[Document passage]
Prototype SODA and DataLink Service Descriptor at CADC

Patrick Dowler pdowler.cadc at gmail.com
Tue Mar 1 01:05:47 CET 2016


TL;DR - CADC implemented a prototype SODA services and use DataLink service
descriptors to convey data-specific metadata and parameter info. The
implementation demonstrates that with POS you cannot convey metadata so we
introduced new positional cutout paramseters (CIRC and POLY) that conform
to WD-DALI-1.1 xtypes (circle and polygon) and allow us to convey useful
parameter metadata as a result.

Before anyone panics: we also show that POS, CIRC, and POLY can co-exist :-)

image dataset: ID=caom:IRIS/f212h000/IRAS-25um

* ObsCore-1.1 metadata *

http://www.cadc-ccda.hia-iha.nrc-cnrc.gc.ca/sia/v2query?ID=caom:IRIS/f212h000/IRAS-25um

So, this is a dataproduct_type=image, calib_level=2, s_xel1 & s_xel2 say it
is 500x500 (pixels)

* image links *

http://www.cadc-ccda.hia-iha.nrc-cnrc.gc.ca/caom2ops/datalink?ID=caom:IRIS/f212h000/IRAS-25um

Note the generic SODA service descriptors (not linked!):

<RESOURCE type="meta" ID="soda-sync" utype="adhoc:service">
  <PARAM name="resourceIdentifier" datatype="char" arraysize="27"
         value="ivo://cadc.nrc.ca/soda#sync" />
  <PARAM name="standardID" datatype="char" arraysize="*"
         value="ivo://ivoa.net/std/SODA#sync-1.0" />
  <PARAM name="accessURL" datatype="char" arraysize="*"
         value="http://www.cadc-ccda.hia-iha.nrc-cnrc.gc.ca/caom2ops/sync"
/>
    <GROUP name="inputParams">
      <PARAM name="ID" datatype="char" ref="fileURIRef" arraysize="*"
value="" />
      <PARAM name="POS" datatype="char" ucd="obs.field" arraysize="*"
value="" />
      <PARAM name="CIRC" datatype="double" ucd="obs.field" unit="deg"
xtype="circle" arraysize="3"
             value="" />
      <PARAM name="POLY" datatype="double" ucd="obs.field" unit="deg"
xtype="polygon" arraysize="*"
             value="" />
      <PARAM name="BAND" datatype="double" ucd="em.wl;stat.interval"
unit="m" xtype="interval" arraysize="2"
            value="" />
      <PARAM name="TIME" datatype="double" ucd="time;stat.interval"
unit="d" xtype="interval" arraysize="2"
             value="" />
      <PARAM name="POL" datatype="char" ucd="phys.polarization.stokes"
arraysize="2*" value="" />
    </GROUP>

</RESOURCE>
<RESOURCE type="meta" ID="soda-async" utype="adhoc:service">
    <PARAM name="standardID" datatype="char" arraysize="*"

[Required actions]
**a)** In the CADC SODA post, swap "cutout" for "extraction" and write out the span starting at "Patrick Dowler pdowler.cadc" and ending at "as a result.".
**b)** Extend the CADC SODA post from the point where it stops.
The entries after this point have no connection to the CADC SODA post.

Data excerpts:
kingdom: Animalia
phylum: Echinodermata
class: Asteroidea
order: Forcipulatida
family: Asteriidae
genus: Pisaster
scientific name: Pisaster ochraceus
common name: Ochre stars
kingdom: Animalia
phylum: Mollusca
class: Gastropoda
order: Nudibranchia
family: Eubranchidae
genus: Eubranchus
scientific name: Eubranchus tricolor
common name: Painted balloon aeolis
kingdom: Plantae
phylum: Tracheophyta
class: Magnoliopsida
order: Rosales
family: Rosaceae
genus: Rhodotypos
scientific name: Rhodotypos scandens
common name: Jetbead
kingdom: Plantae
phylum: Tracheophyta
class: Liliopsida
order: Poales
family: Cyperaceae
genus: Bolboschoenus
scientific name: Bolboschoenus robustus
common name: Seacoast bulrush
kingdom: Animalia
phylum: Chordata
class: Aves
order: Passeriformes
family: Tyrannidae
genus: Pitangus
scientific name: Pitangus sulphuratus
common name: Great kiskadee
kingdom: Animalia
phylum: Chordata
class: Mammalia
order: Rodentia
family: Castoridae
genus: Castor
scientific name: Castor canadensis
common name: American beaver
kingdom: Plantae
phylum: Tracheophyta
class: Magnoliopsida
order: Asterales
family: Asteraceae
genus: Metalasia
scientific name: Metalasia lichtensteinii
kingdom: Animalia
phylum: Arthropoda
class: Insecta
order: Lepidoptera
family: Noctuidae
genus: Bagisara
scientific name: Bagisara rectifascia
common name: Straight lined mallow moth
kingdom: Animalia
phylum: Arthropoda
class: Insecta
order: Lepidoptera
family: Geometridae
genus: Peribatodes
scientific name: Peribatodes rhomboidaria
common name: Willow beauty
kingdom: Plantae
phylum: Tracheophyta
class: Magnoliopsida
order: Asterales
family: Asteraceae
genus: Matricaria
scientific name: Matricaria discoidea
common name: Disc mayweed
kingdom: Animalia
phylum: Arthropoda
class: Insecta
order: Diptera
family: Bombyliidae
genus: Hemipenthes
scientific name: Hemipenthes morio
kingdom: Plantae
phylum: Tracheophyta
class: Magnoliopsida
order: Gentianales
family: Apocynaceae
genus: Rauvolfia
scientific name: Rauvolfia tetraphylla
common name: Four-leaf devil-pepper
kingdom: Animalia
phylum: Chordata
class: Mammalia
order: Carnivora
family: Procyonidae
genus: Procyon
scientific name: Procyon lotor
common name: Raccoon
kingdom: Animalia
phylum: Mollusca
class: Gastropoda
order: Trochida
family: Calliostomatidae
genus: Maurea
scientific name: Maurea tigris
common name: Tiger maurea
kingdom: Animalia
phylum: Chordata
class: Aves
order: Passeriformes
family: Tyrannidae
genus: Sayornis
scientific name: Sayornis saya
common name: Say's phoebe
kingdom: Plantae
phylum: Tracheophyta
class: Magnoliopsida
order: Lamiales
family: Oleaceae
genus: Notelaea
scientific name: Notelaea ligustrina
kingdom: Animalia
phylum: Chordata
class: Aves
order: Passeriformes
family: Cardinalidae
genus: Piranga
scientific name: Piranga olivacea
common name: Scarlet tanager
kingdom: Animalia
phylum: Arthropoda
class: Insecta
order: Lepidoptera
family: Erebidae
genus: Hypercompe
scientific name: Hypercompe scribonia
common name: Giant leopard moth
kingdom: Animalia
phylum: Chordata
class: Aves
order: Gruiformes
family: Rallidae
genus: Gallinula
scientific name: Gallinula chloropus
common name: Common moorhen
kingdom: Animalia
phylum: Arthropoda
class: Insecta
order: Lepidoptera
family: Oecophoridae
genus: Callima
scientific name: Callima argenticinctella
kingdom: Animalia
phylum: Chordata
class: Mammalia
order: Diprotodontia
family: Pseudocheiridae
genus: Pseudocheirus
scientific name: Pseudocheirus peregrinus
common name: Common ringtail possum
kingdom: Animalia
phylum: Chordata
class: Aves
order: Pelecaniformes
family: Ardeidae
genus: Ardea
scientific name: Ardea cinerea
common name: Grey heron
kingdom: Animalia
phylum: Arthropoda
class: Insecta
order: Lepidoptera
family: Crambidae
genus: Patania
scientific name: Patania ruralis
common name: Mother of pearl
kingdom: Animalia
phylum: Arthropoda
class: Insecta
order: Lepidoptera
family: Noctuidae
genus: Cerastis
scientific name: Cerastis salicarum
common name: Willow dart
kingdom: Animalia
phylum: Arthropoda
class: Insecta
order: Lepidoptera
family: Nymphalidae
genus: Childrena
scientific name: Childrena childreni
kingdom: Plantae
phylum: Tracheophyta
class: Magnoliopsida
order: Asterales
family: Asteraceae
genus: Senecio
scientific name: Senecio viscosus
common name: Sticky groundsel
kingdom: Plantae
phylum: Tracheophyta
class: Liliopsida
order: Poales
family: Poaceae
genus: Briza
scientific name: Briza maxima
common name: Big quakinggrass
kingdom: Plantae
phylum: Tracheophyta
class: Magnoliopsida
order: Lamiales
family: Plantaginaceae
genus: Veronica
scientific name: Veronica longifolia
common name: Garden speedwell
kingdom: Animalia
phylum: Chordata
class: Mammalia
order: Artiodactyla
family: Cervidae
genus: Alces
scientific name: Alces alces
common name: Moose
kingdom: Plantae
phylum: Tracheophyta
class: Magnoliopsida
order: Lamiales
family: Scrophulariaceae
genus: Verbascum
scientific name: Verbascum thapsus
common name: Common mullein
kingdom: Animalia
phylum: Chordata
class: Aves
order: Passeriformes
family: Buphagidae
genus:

[Responses in order]
**a)**
Patrick Dowler pdowler.cadc at gmail.com
Tue Mar 1 01:05:47 CET 2016


TL;DR - CADC implemented a prototype SODA services and use DataLink service
descriptors to convey data-specific metadata and parameter info. The
implementation demonstrates that with POS you cannot convey metadata so we
introduced new positional extraction paramseters (CIRC and POLY) that conform
to WD-DALI-1.1 xtypes (circle and polygon) and allow us to convey useful
parameter metadata as a result.

**b)**
           value="ivo://ivoa.net/std/SODA#async-1.0" />
    ... same params as above
</RESOURCE>

params: ID, POS, CIRC, POLY, BAND, TIME, POL

Above and below you will see a resourceIdentifier param; this is there to
support the use of a runtime registry lookup to generate the accessURL.
Doing it this way allows us to generate URLs to development, test, or
production servers depending on the work environment... our DataLink and
SODA services are not actually registered but my intent is to make these
resolvable by registering the services in the near future.

Likewise, the standardID values for SODA are not (yet) resolvable but they
will be...

The link-specific SODA descriptors (the ID attributes have UUIDs in them)
e.g.:

<RESOURCE type="meta" ID="soda-cbb62ed5-c2c9-4dd9-aed6-46d7d5173dca"
utype="adhoc:service">
    <PARAM name="resourceIdentifier" datatype="char" arraysize="27"
           value="ivo://cadc.nrc.ca/soda#sync" />
    <PARAM name="standardID" datatype="char" arraysize="32"
           value="ivo://ivoa.net/std/SODA#sync-1.0" />
    <PARAM name="accessURL" datatype="char" arraysize="*"
           value="http://www.cadc-ccda.hia-iha.nrc-cnrc.gc.ca/caom2ops/sync"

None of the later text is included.